GENEL KURUL KONUŞMASI
Konu: İNSAN HAKLARI VE İFADE ÖZGÜRLÜĞÜ BAĞLAMINDA BAZI KANUNLARDA DEĞİŞİKLİK YAPILMASINA DAİR KANUN TASARISI
Yasama Yılı:3
Birleşim:90
Tarih:10.04.2013

BDP GRUBU ADINA HASİP KAPLAN (Şırnak) - Sayın Başkan, değerli milletvekilleri; insan hakları ve ifade özgürlüğü Türkiye'nin cumhuriyet tarihi boyunca en büyük sorunu ve demokratik toplumun önündeki en büyük engeldir. Geçmişe dönüp baktığınız zaman faşist Mussolini'nin Türk Ceza Kanunu; 141, 142, 163'üncü maddelerini görürsünüz. Terörle Mücadele Kanunu'nun da 8'inci maddesini -sonra değiştirildi- şimdiki Terörle Mücadele Kanunu'nun tamamını görürsünüz. Bunun sonucudur ki Avrupa İnsan Hakları Mahkemesinde basın davalarında, siyasi davalarda ve birçok davada Türkiye hakkında ihlal kararları verilmiştir. Şimdi, Avrupa İnsan Hakları Mahkemesinin verdiği bazı kararları, bu kararların gereği olarak Avrupa Konseyi Bakanlar Komitesinin yine Hükûmete yapmasının gerektiğini söylediği bazı düzenlemeler için bu dördüncü yargı paketi hazırlandı. Dördüncü yargı paketi bir reform olarak sunuldu fakat açıklandığı zaman maalesef -maalesef diyorum- boş çıktığı görüldü.
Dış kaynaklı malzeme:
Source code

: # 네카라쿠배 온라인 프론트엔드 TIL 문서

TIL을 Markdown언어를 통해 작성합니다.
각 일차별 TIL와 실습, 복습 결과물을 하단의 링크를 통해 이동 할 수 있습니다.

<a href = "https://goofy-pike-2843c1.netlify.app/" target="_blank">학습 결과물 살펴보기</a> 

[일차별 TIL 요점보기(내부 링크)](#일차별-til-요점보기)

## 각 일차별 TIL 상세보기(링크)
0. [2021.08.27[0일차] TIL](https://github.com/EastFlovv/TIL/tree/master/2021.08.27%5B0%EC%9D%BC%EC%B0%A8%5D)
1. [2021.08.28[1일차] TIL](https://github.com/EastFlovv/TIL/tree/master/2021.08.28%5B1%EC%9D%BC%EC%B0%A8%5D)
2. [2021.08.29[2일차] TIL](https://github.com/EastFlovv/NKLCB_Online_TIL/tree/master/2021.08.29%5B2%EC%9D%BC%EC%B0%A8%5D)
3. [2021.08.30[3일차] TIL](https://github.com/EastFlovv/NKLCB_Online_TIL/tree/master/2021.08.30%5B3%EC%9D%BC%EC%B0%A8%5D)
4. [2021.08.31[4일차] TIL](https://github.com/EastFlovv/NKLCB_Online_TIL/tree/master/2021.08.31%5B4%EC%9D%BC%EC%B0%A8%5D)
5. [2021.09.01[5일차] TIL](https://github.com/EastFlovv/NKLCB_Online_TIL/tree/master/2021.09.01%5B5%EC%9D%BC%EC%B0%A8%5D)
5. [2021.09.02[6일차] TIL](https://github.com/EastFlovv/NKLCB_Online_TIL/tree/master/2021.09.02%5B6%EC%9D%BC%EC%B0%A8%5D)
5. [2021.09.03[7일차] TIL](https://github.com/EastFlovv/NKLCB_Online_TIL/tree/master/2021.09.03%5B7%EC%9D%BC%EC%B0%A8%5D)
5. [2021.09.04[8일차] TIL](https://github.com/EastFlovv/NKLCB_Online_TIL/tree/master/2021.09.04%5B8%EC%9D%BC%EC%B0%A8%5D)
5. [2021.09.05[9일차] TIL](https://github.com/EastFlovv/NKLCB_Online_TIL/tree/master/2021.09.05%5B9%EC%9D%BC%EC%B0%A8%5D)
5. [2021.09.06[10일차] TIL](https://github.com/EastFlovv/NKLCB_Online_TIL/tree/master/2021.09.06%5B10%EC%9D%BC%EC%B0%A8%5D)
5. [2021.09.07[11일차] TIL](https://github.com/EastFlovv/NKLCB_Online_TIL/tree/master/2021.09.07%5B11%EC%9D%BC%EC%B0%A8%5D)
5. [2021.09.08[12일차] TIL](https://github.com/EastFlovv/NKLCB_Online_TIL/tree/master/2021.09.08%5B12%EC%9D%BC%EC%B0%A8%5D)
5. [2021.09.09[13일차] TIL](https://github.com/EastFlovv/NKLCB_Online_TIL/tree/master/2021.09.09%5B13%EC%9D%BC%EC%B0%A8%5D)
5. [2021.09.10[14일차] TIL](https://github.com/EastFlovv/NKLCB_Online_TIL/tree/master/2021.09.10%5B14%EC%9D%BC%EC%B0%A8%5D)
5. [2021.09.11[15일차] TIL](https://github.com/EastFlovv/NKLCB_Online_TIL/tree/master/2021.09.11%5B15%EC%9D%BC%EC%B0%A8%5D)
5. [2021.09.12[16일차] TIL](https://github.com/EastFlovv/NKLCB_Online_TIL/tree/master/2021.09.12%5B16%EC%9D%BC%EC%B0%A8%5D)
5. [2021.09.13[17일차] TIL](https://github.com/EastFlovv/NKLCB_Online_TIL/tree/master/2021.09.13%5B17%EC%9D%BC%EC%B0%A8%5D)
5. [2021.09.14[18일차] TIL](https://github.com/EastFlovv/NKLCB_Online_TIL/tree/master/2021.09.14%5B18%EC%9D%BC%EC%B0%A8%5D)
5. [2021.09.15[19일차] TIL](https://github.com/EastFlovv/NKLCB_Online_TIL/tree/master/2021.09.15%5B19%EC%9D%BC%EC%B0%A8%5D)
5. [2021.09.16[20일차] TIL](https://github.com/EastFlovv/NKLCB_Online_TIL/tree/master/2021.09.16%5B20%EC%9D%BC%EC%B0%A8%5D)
Ne Hükûmetin iddia ettiği gibi bir reform paketidir ne de muhalefetin muhalefet şerhini Hükûmete değil muhalefete yazdığı gibidir bu tasarı arkadaşlar.

Eğer yargıyı konuşacaksak, adaleti konuşacaksak, şu an Türkiye'nin kanayan yarasını konuşacaksak burada 8-9 milletvekili tutuklu. "Neden tutuklu?" sorusunun cevabını verememiş bir Meclis, üyelerine sahip çıkamamış. 10 binin üstünde siyasetçinin tutuklu olduğu, belediye başkanlarının, il encümenlerinin, BDP'li siyasetçilerin ise hiçbirisinin dosyasında bir çakı ve şiddet eylemi olmamasına rağmen, üç yılı aşkın süredir özel yetkili mahkemelerde tutuklu olduğunu biliyoruz. Şimdi "Adaletin en çok kanadığı yer, adaletin en çok ihlal edildiği yer, adaletin en çok tartışıldığı yer neresidir?" dersek bir hukukçu olarak, istiklal mahkemelerinden başlar sıkıyönetime, sıkıyönetim mahkemelerinden devlet güvenlik mahkemelerine, oradan geliriz özel yetkili mahkemelere. Bugün, Türkiye adaletinin kara lekesi özel yetkili mahkemelerdir arkadaşlar. Kapatılmasına rağmen elindeki davaları sürdürerek adaletsizliğe devam etmektedir. Bu bir yanı.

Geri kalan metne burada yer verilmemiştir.